31.01.2013 21h24 Romandie.com (ats)
Naïf ou dangereux pacifiste selon ses détracteurs, l'ex-sénateur républicain Chuck Hagel a fait face jeudi à l'hostilité des anciens collègues de son parti lors de son audition de confirmation comme chef du Pentagone. Lui-même a cherché à endosser sans réserve la politique de Barack Obama.
Face à la levée de bouclier de certains élus de son propre camp contre la nomination de cet adepte du franc-parler, il a été mis sur la défensive par les sénateurs de la Commission des Forces armées. Ils ont concentré leurs questions sur ses positions passées et non pas sa vision de l'avenir du Pentagone.
Dans un échange tendu, son "vieil ami" John McCain l'a harcelé sur son opposition à la politique de renforts en Irak décidée par George W. Bush en 2007. Avait-il eu "raison ou tort" de s'y opposer, l'a pressé John McCain. Gardant son calme, Chuck Hagel a tenté de répondre que l'histoire en jugerait.

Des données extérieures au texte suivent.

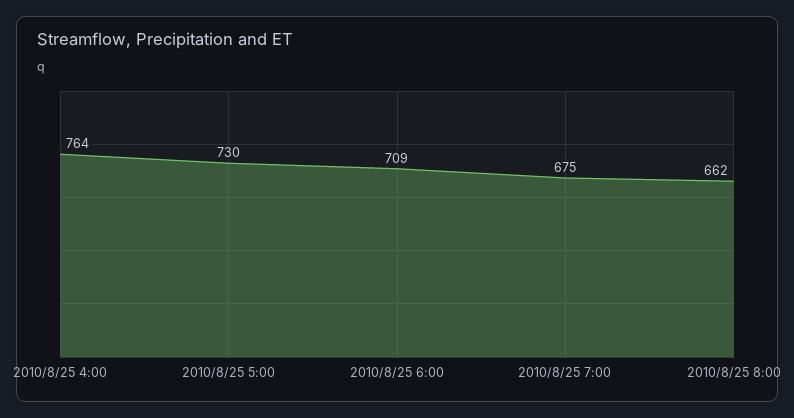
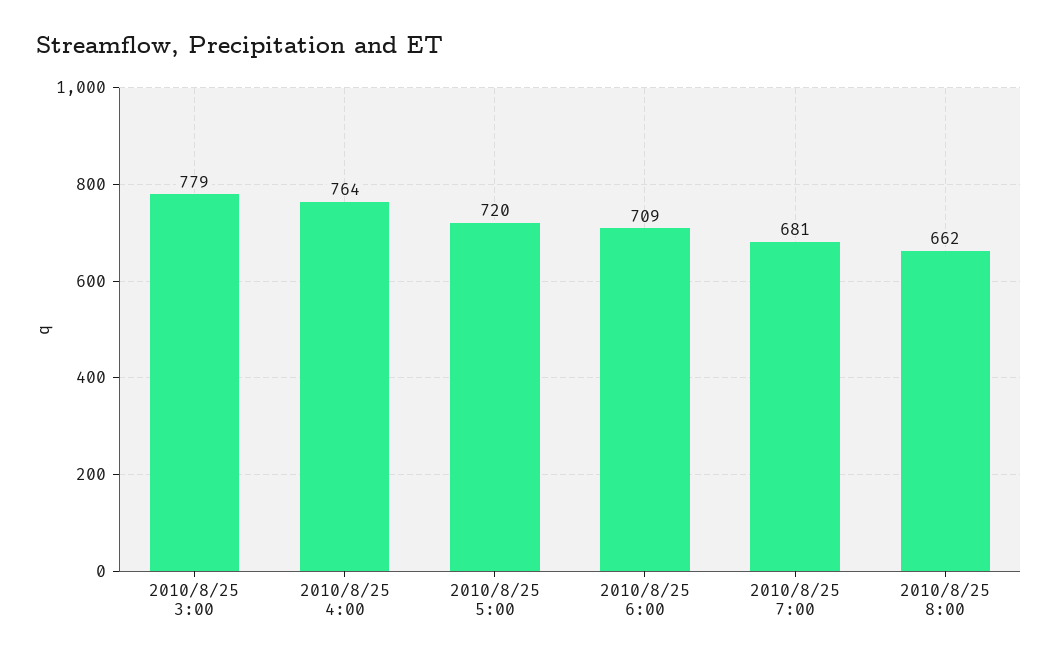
2010/8/25 5:00: 730 -> 720
2010/8/25 7:00: 675 -> 681
2010/8/25 3:00: none -> 779

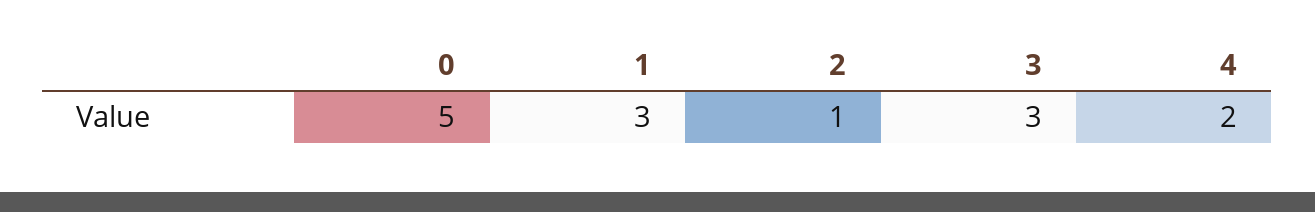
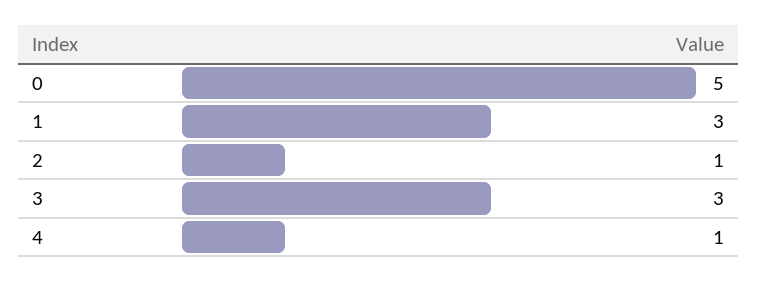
4: 2 -> 1

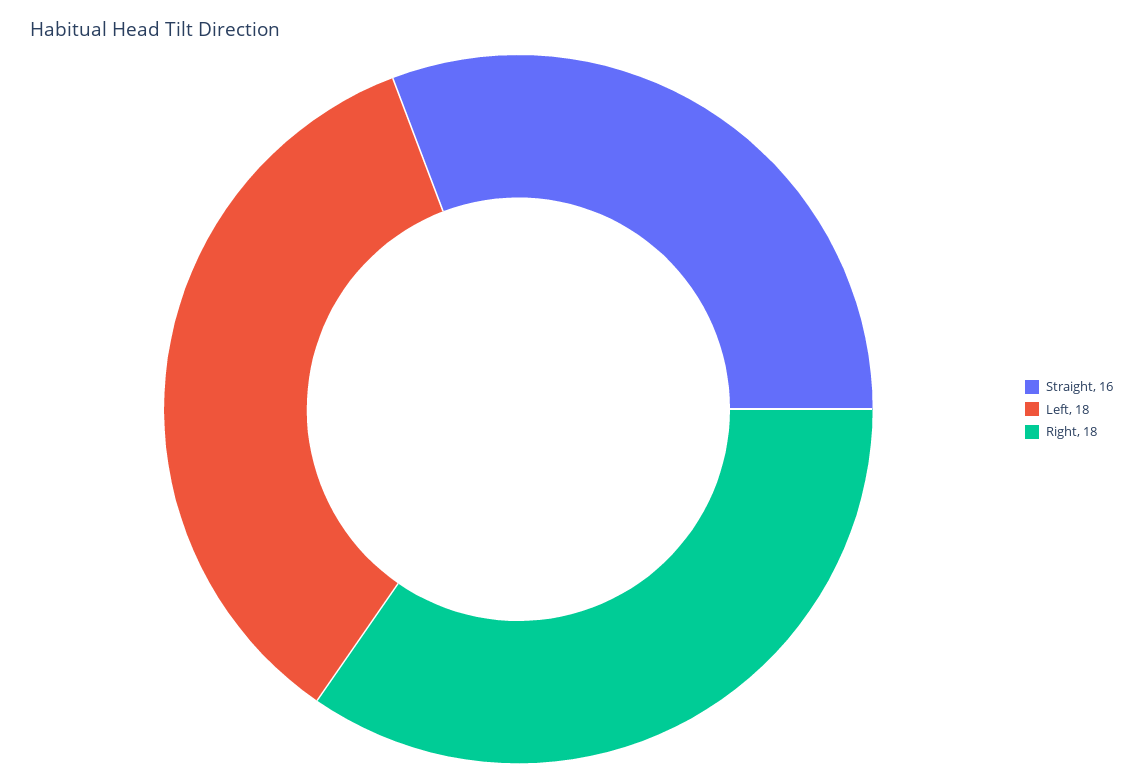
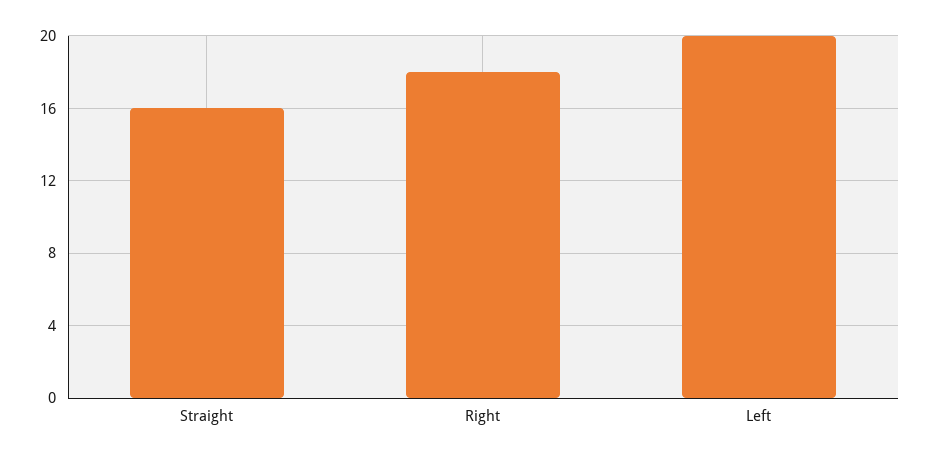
Left: 18 -> 20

"L'histoire a déjà rendu son jugement sur les renforts et vous êtes du mauvais côté de l'histoire", l'a coupé le sénateur de l'Arizona. Cette politique dite du "surge" a entraîné 1200 tués américains supplémentaires en Irak. "Etait-ce nécessaire? (...) Je n'en suis pas certain. Cela ne veut pas dire que j'ai raison, cela ne veut pas dire que j'ai mal voté", a rétorqué l'ex-sénateur (1996-2008).
Colombe pacifiste mais forte
Soupçonné d'être une colombe, dont le pacifisme a été forgé sous le feu ennemi au Vietnam, il s'est voulu clair: "Nous n'hésiterons pas à recourir à toute la force de l'armée des Etats-Unis pour assurer notre sécurité. Mais nous devons aussi être intelligents, et plus encore, avisés, dans la façon dont nous employons la grande puissance de notre pays".
Il a repris mot pour mot la ligne politique du président Barack Obama sur les différents dossiers.
Sur l'Iran, "comme je l'ai dit dans le passé, toutes les options doivent être sur la table" pour empêcher Téhéran d'obtenir l'arme nucléaire. Son opposition au renforcement des sanctions remonte au début des années 2000: "Nous étions dans une situation différente avec l'Iran à cette époque".
Vis-à-vis d'Israël, il a promis de s'assurer que cet allié maintienne sa supériorité militaire sur le plan qualitatif par rapport au reste de la région. Sur le nucléaire, l'ex-sénateur qui avait soutenu l'initiative Global Zero, rassemblant de nombreuses personnalités internationales en faveur de l'élimination des armes nucléaires, s'est engagé à "maintenir un arsenal nucléaire puissant, sécurisé et prêt".
Et malgré les critiques, la Maison Blanche se veut confiante sur la confirmation par le Sénat de Chuck Hagel à la tête du Pentagone, malgré un faible soutien de la minorité républicaine.